Exercise goal
Below are records to write out exactly; drop the pictures when you do.

==============================

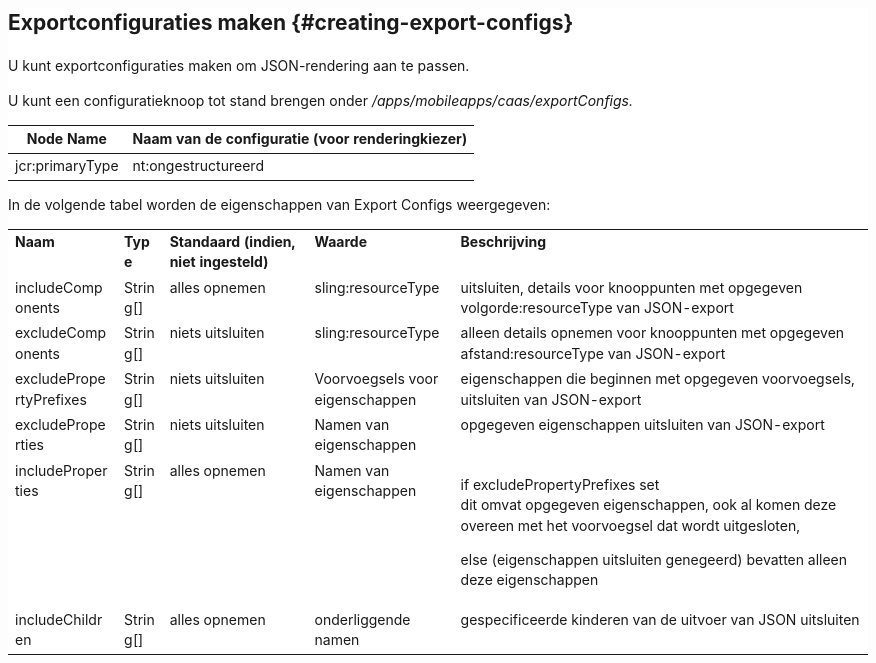 ## Exportconfiguraties maken {#creating-export-configs}

U kunt exportconfiguraties maken om JSON-rendering aan te passen.

U kunt een configuratieknoop tot stand brengen onder */apps/mobileapps/caas/exportConfigs.*

| Node Name | Naam van de configuratie (voor renderingkiezer) |
|---|---|
| jcr:primaryType | nt:ongestructureerd |

In de volgende tabel worden de eigenschappen van Export Configs weergegeven:

<table>
 <tbody>
  <tr>
   <td><strong>Naam</strong></td>
   <td><strong>Type</strong></td>
   <td><strong>Standaard (indien, niet ingesteld)</strong></td>
   <td><strong>Waarde</strong></td>
   <td><strong>Beschrijving</strong></td>
  </tr>
  <tr>
   <td>includeComponents</td>
   <td>String[]</td>
   <td>alles opnemen</td>
   <td>sling:resourceType</td>
   <td>uitsluiten, details voor knooppunten met opgegeven volgorde:resourceType van JSON-export</td>
  </tr>
  <tr>
   <td>excludeComponents</td>
   <td>String[]</td>
   <td>niets uitsluiten</td>
   <td>sling:resourceType</td>
   <td>alleen details opnemen voor knooppunten met opgegeven afstand:resourceType van JSON-export</td>
  </tr>
  <tr>
   <td>excludePropertyPrefixes</td>
   <td>String[]</td>
   <td>niets uitsluiten</td>
   <td>Voorvoegsels voor eigenschappen</td>
   <td>eigenschappen die beginnen met opgegeven voorvoegsels, uitsluiten van JSON-export</td>
  </tr>
  <tr>
   <td>excludeProperties</td>
   <td>String[]</td>
   <td>niets uitsluiten</td>
   <td>Namen van eigenschappen</td>
   <td>opgegeven eigenschappen uitsluiten van JSON-export</td>
  </tr>
  <tr>
   <td>includeProperties</td>
   <td>String[]</td>
   <td>alles opnemen</td>
   <td>Namen van eigenschappen</td>
   <td><p>if excludePropertyPrefixes set<br /> dit omvat opgegeven eigenschappen, ook al komen deze overeen met het voorvoegsel dat wordt uitgesloten,</p> <p>else (eigenschappen uitsluiten genegeerd) bevatten alleen deze eigenschappen</p> </td>
  </tr>
  <tr>
   <td>includeChildren</td>
   <td>String[]</td>
   <td>alles opnemen</td>
   <td>onderliggende namen</td>
   <td>gespecificeerde kinderen van de uitvoer van JSON uitsluiten</td>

==============================

Your response
 ## Exportconfiguraties maken {#creating-export-configs}

U kunt exportconfiguraties maken om JSON-rendering aan te passen.

U kunt een configuratieknoop tot stand brengen onder */apps/mobileapps/caas/exportConfigs.*

| Node Name | Naam van de configuratie (voor renderingkiezer) |
|---|---|
| jcr:primaryType | nt:ongestructureerd |

In de volgende tabel worden de eigenschappen van Export Configs weergegeven:

<table>
 <tbody>
  <tr>
   <td><strong>Naam</strong></td>
   <td><strong>Type</strong></td>
   <td><strong>Standaard (indien, niet ingesteld)</strong></td>
   <td><strong>Waarde</strong></td>
   <td><strong>Beschrijving</strong></td>
  </tr>
  <tr>
   <td>includeComponents</td>
   <td>String[]</td>
   <td>alles opnemen</td>
   <td>sling:resourceType</td>
   <td>uitsluiten, details voor knooppunten met opgegeven volgorde:resourceType van JSON-export</td>
  </tr>
  <tr>
   <td>excludeComponents</td>
   <td>String[]</td>
   <td>niets uitsluiten</td>
   <td>sling:resourceType</td>
   <td>alleen details opnemen voor knooppunten met opgegeven afstand:resourceType van JSON-export</td>
  </tr>
  <tr>
   <td>excludePropertyPrefixes</td>
   <td>String[]</td>
   <td>niets uitsluiten</td>
   <td>Voorvoegsels voor eigenschappen</td>
   <td>eigenschappen die beginnen met opgegeven voorvoegsels, uitsluiten van JSON-export</td>
  </tr>
  <tr>
   <td>excludeProperties</td>
   <td>String[]</td>
   <td>niets uitsluiten</td>
   <td>Namen van eigenschappen</td>
   <td>opgegeven eigenschappen uitsluiten van JSON-export</td>
  </tr>
  <tr>
   <td>includeProperties</td>
   <td>String[]</td>
   <td>alles opnemen</td>
   <td>Namen van eigenschappen</td>
   <td><p>if excludePropertyPrefixes set<br /> dit omvat opgegeven eigenschappen, ook al komen deze overeen met het voorvoegsel dat wordt uitgesloten,</p> <p>else (eigenschappen uitsluiten genegeerd) bevatten alleen deze eigenschappen</p> </td>
  </tr>
  <tr>
   <td>includeChildren</td>
   <td>String[]</td>
   <td>alles opnemen</td>
   <td>onderliggende namen</td>
   <td>gespecificeerde kinderen van de uitvoer van JSON uitsluiten</td>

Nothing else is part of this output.